Poor air quality is linked to stress in honey bees and can be compounded by the presence of disease

Authors: Mayack, Christopher; COOK, SARAH - University Of California, Davis; Nino, Bernardo; Drouville, Laura; Seshadri, Arathi; NINO, ELINA - University Of California, Davis

Submitted to: Insects
Publication Type: Peer Reviewed Journal
Publication Acceptance Date: 8/2/2023
Publication Date: 8/4/2023
Citation: Mayack, C.L., Cook, S.E., Nino, B.D., Drouville, L., Seshadri, A.H., Nino, E.L. 2023. Poor air quality is linked to stress in honey bees and can be compounded by the presence of disease. Insects. https://doi.org/10.3390/insects14080689.
DOI: https://doi.org/10.3390/insects14080689

Interpretive Summary: Climate change is associated with warmer and drier weather on average for central California. At the same time honey bees are being transported from all over the United States to central California for their pollination services as a way to increase yields for variety of crops, resulting in bees experiencing abiotic stressors. Higher temperatures can reduce air quality that can further exacerbate honey bee health challenges. We investigated the relationship between higher daily temperatures and poor air quality, and further demonstrated associations with incidences of pests (e.g. Varroa mites) and pathogens (e.g. Nosema ceranae). We also correlated the expression of genes linked to immune functioning, oxidative stress, and the buffering against temperature and air quality stressors. Higher temperatures are associated with poorer air quality and they are both associated with a lowering of immune system functions and an increase in the oxidative stress protection against bee pests and diseases. Varroa mites lower the ability of honey bees to buffer against temperature stress. Our study provides insights into interactions between climate change related abiotic stressors, and their relation to biotic stressors that underlie honey bee health declines.

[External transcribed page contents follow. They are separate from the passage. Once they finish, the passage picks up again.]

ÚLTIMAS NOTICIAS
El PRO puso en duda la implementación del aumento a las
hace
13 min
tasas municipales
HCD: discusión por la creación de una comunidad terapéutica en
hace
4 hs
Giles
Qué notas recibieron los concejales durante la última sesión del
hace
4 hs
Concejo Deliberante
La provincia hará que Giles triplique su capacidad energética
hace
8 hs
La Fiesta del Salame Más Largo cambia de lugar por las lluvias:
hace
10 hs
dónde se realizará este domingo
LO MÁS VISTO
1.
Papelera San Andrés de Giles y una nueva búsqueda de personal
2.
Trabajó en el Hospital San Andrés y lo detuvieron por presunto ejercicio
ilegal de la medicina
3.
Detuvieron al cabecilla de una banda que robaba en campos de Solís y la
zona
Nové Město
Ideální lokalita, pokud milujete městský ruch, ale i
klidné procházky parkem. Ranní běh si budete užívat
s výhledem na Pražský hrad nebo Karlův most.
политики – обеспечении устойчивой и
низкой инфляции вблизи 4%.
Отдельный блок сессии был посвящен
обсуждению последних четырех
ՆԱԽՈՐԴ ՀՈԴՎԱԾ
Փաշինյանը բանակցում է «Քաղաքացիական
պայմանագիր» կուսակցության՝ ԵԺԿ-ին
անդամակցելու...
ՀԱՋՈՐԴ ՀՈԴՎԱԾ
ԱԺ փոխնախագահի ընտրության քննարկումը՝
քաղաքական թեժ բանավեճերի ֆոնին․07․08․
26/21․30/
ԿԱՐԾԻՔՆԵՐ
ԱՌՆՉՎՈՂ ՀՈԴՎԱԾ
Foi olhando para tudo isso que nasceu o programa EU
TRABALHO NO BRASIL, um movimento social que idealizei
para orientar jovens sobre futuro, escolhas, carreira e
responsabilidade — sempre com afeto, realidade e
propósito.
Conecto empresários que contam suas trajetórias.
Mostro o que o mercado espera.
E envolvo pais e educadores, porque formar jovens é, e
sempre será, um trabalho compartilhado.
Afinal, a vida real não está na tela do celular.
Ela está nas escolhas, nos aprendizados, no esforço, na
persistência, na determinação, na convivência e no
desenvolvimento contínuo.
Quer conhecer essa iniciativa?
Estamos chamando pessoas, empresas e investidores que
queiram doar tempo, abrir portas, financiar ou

Technical Abstract: Climate change related extreme weather events have manifested in the western United States as warmer and drier conditions with increased risk of wildfires. Honey bees, essential for crop pollination in California, are at the center of these extreme weather events. We associated maximum daily temperature and air quality index values with performance of colonies placed in wildfire prone areas and determined the impact of these abiotic stressors on gene expression and histologic traits. Our results indicate that poor air quality was associated with higher maximum daily temperatures and lower expression level of Prophenoloxidase gene, tied to immune system strength but higher expression level of Vitellogenin gene, tied to oxidative stress. There was a positive relationship between the prevalence of Varroa mites and N. ceranae pathogen and a negative correlation between Varroa mites and Heat Shock Protein 70 gene expression, suggesting the limited ability of mite-infested colonies to buffer against extreme temperatures. Histological analyses did not reveal overt signs of interaction between pathology and abiotic stressors, but N. ceranae infections were evident. Our study provides insights into interactions between abiotic stressors, their relation to common biotic stressors and to the expression of genes related to immunity and oxidative stress in bees.